If I wanted to bring back those Lightroom adjustments, by the way, I could do that at any time by going into the Develop module, and finding the correct state in the History panel. But for now, I would just like to show you a better view of the before and the after state of our project photo, so I'm going to select both of them by holding the Command key on the Mac, or the Ctrl key on the PC, and clicking on the other thumbnail here too, and then I'm going to come down and click on the Survey View icon, which is here in the toolbar, in the Library module. By the way, if your toolbar isn't showing, you can press T on your keyboard.

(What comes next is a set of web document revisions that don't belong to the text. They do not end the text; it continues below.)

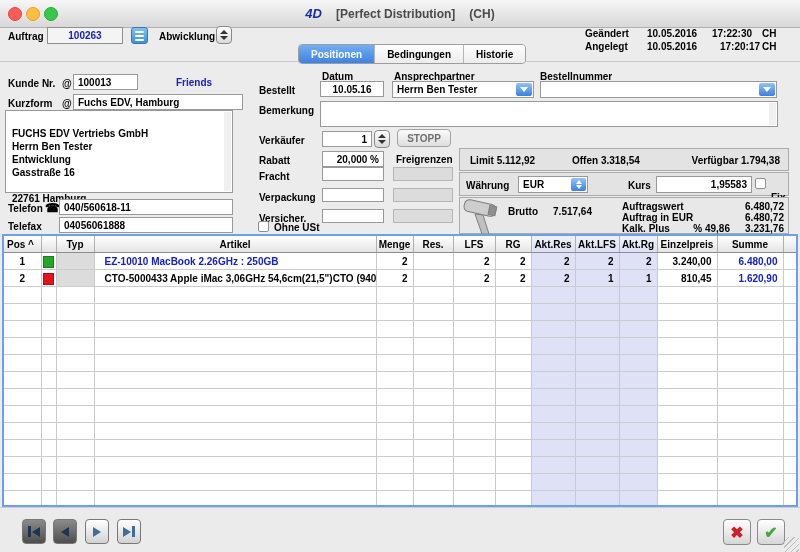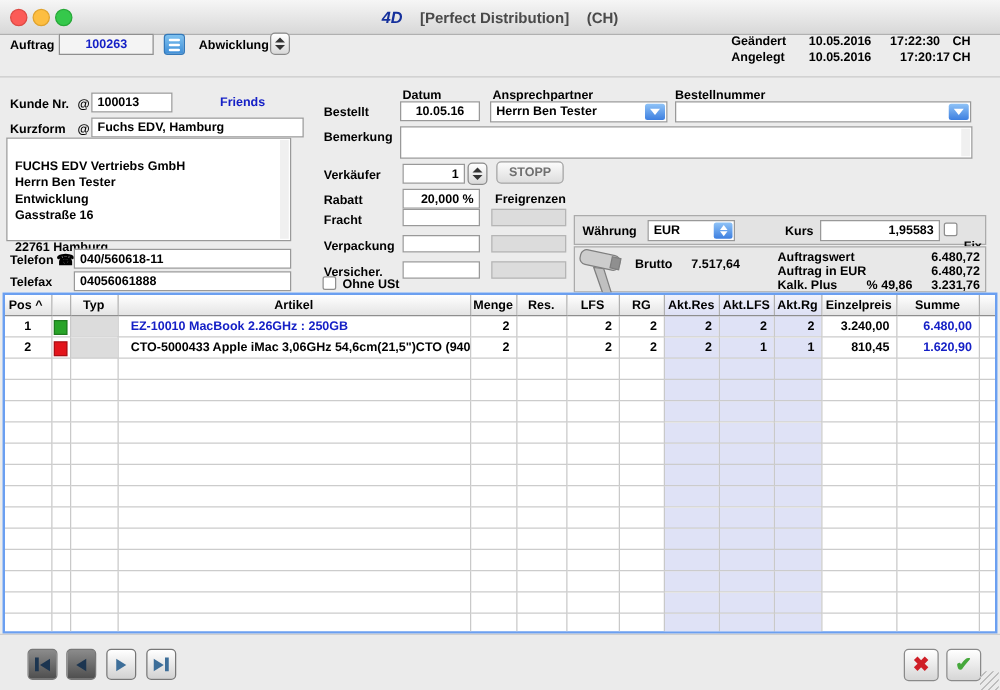--- a/index.html
+++ b/index.html
@@ -127,6 +127,17 @@
   <span class="lbl" style="left:762px;top:41px;">CH</span>
 
   <div id="tabline"></div>
+  <div id="tabs">
+    <div class="tab active">
+        <span>Positionen</span>
+      </div>
+    <div class="tab">
+        <span>Bedingungen</span>
+      </div>
+    <div class="tab">
+        <span>Historie</span>
+      </div>
+  </div>
 
   <span class="lbl" style="left:8px;top:78px;">Kunde Nr.</span>
   <span class="lbl" style="left:62px;top:78px;">@</span>

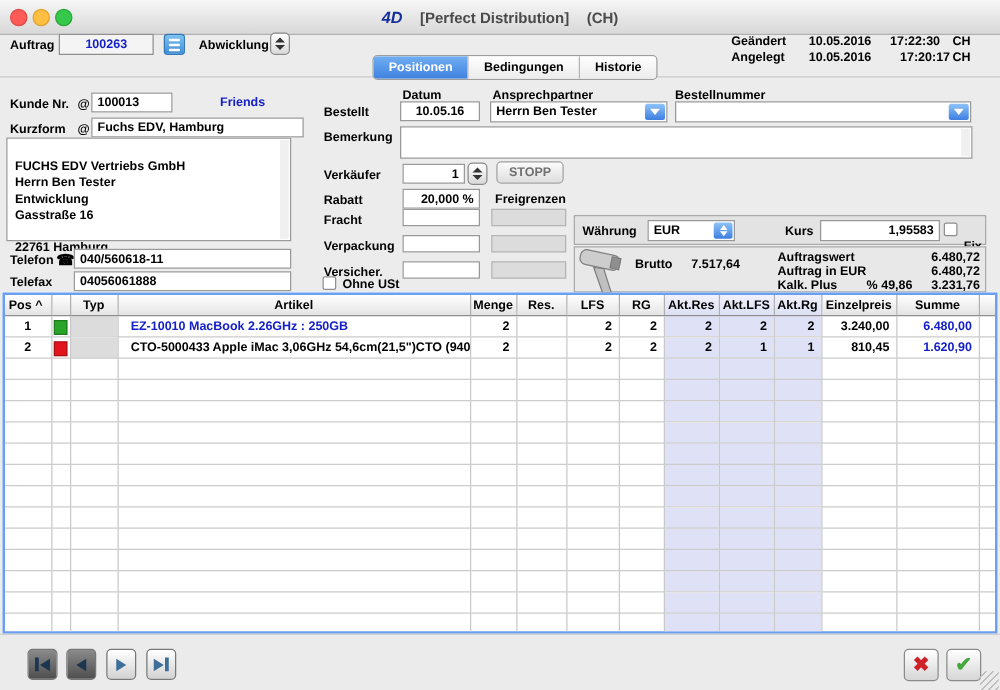--- a/index.html
+++ b/index.html
@@ -239,6 +239,17 @@
   <div class="checkbox" style="left:258px;top:221px;"></div>
   <span class="lbl" style="left:274px;top:222px;">Ohne USt</span>
 
+  <div class="gbox" style="left:459px;top:148px;width:330px;height:23px;">
+    <span class="lbl" style="left:10px;top:6px;">
+      <span>Limit</span>&nbsp;<span>5.112,92</span>
+    </span>
+    <span class="lbl" style="left:112px;top:6px;">
+      <span>Offen</span>&nbsp;<span>3.318,54</span>
+    </span>
+    <span class="lbl" style="right:8px;top:6px;">
+      <span>Verfügbar</span>&nbsp;<span>1.794,38</span>
+    </span>
+  </div>
 
   <div class="gbox" style="left:459px;top:172px;width:330px;height:24px;">
     <span class="lbl" style="left:6px;top:7px;">Währung</span>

Now I want to dismiss all of these panels, so I'll hold the Shift key, and press the Tab key, and then, to set the background to black for an even better view, I'll press the L key two times for lights out view. So, again, this is the final corrected TIF on the right, and the RAW file we started with on the left. As the photographer, I feel that we've enhanced the photo significantly with the changes that we've made to the version on the right, making it look a lot more like the original rich scene that I photographed, that had so much color and tone.
Let's press the L key again, and Shift+Tab again, and I'll click on the final image on the right and press E to see it as a single image in loop view. At this point, there are many potential next steps for you to explore with this travel photo, and your own travel photos, in terms of both processing, and output. Although you can't change any of the Lightroom adjustments that we added to the photo in the TIF version, you can add more Lightroom adjustments here. You could take it into the Develop module, or you can even make some changes to it here in the Library in the Quick Develop module.
For example, if I click this menu that says Defaults, and go down to one of these categories of Lightroom Presets, I can choose from all of these various preset filters to get an entirely different look on this photo. If I want to undo, that I'll press Command+Z; that's Ctrl+Z on the PC. And if you want to tweak any of the corrections that we made to the TIF in Photoshop, or add something more to it in Photoshop, maybe a type layer, or maybe you want to combine it with another photo in a layer collage, you can reopen this TIF in Photoshop, work on it further there, and save it again, all as I showed you how to do in the last movie in chapter 1 on taking a photo from Lightroom to Photoshop.
Finally, if you're completely satisfied with the way the file looks, you could output a copy using the Export command, which you'll find down here at the bottom of the column on the left. And there you'll find options for resizing, reformatting, renaming, and even sharpening a copy to suit whatever you plan to do with the file. Or you could use some of the other modules that are available at the top of Lightroom; maybe take the photo to the Print module to print it on your inkjet printer, or include it in a slide show, or a photo book. So, there are many next potential steps.
I'd urge you to go ahead and experiment with some of these options on the travel photo you used to work along with me through this course, and on your own favorite travel photos to bring out their best. As you do, if you need help with a Lightroom tool or technique, I'd invite you to view another of my Lynda.com training courses: Up and Running with Lightroom 4, and you'll find lots of other useful information about tools and techniques in the many other Photoshop and Lightroom courses in the Lynda.com library. Thank you so much for joining me for Enhancing a Travel Photo with Photoshop and Lightroom.